## WHAT YOU NEED TO DO
Copy the records below from their start through the line containing "title Specifying the", both ends included, and leave the pictures out of your answer.

## BEGIN PROVIDED MATERIAL

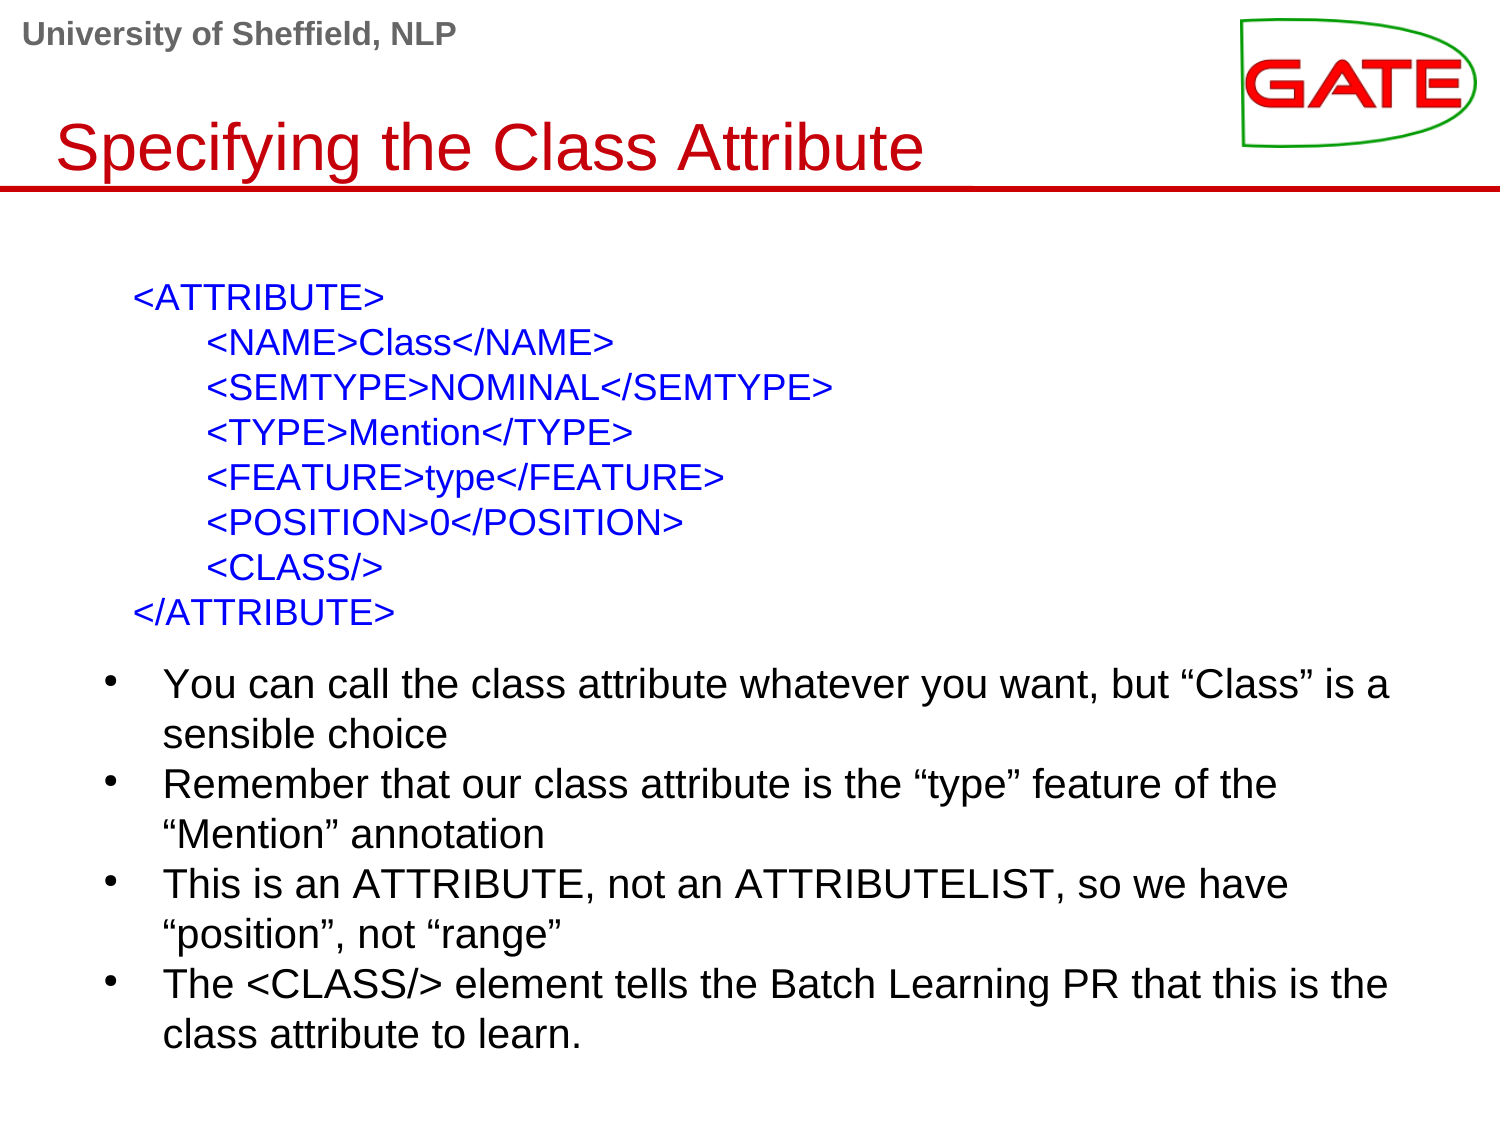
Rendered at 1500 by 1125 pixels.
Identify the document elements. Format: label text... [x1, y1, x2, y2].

text_box <ATTRIBUTE> <NAME>Class</NAME> <SEMTYPE>NOMINAL</SEMTYPE> <TYPE>Mention</TYPE> <FEATURE>type</FEATURE> <POSITION>0</POSITION> <CLASS/> </ATTRIBUTE> [118, 265, 916, 649]
title Specifying the Class Attribute [41, 37, 1391, 254]
text_box You can call the class attribute whatever you want, but “Class” is a sensible choice Remember that our class attribute is the “type” feature of the “Mention” annotation This is an ATTRIBUTE, not an ATTRIBUTELIST, so we have “position”, not “range” The <CLASS/> element tells the Batch Learning PR that this is the class attribute to learn. [88, 649, 1447, 1094]
picture [1240, 18, 1477, 148]
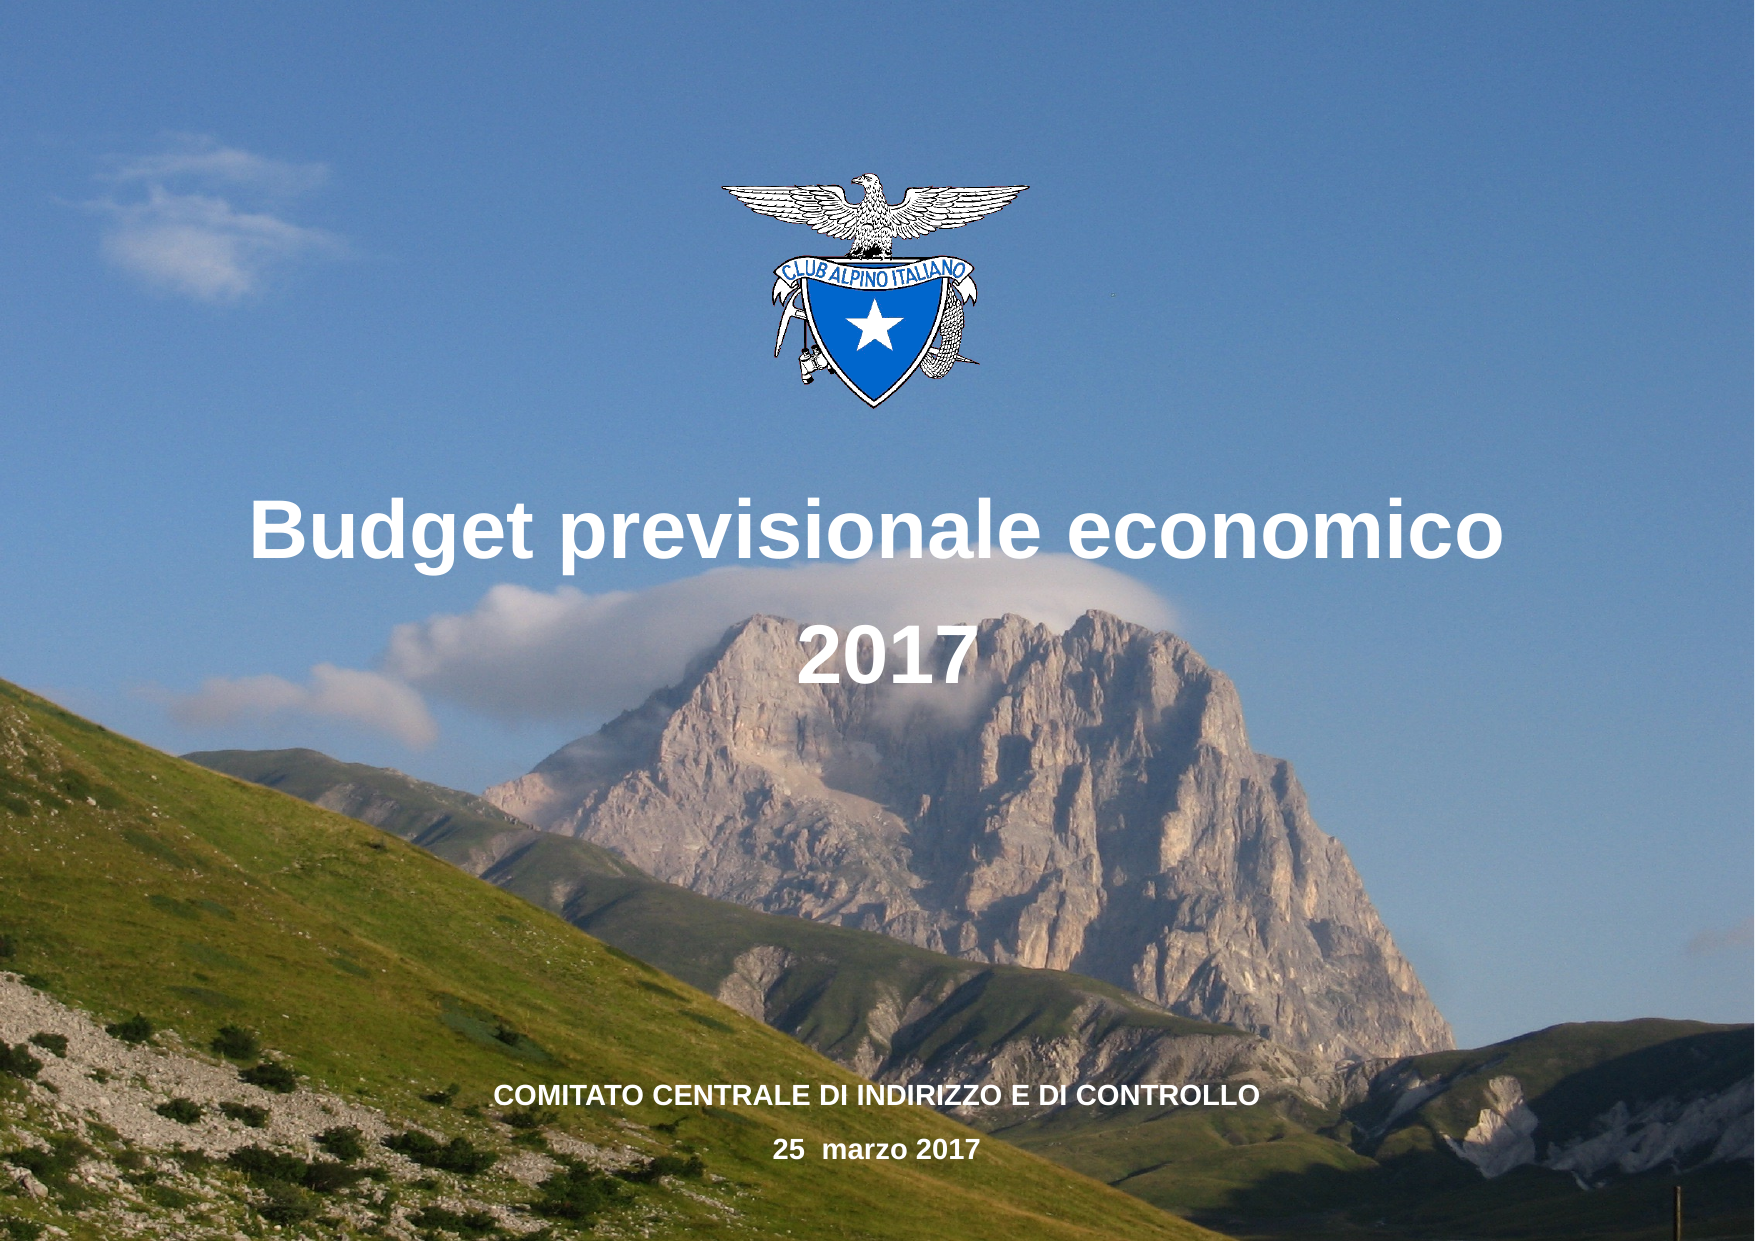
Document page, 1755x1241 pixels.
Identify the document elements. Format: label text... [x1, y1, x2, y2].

picture [0, 0, 1755, 1241]
text_box COMITATO CENTRALE DI INDIRIZZO E DI CONTROLLO 25 marzo 2017 [392, 1069, 1362, 1175]
text_box Budget previsionale economico 2017 [116, 466, 1638, 737]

## END PROVIDED MATERIAL

## ANSWER FOR THE TASK
Rendered at 1500 by 1125 pixels.
Identify the document elements. Format: label text... [x1, y1, x2, y2].

text_box <ATTRIBUTE> <NAME>Class</NAME> <SEMTYPE>NOMINAL</SEMTYPE> <TYPE>Mention</TYPE> <FEATURE>type</FEATURE> <POSITION>0</POSITION> <CLASS/> </ATTRIBUTE> [118, 265, 916, 649]
title Specifying the Class Attribute [41, 37, 1391, 254]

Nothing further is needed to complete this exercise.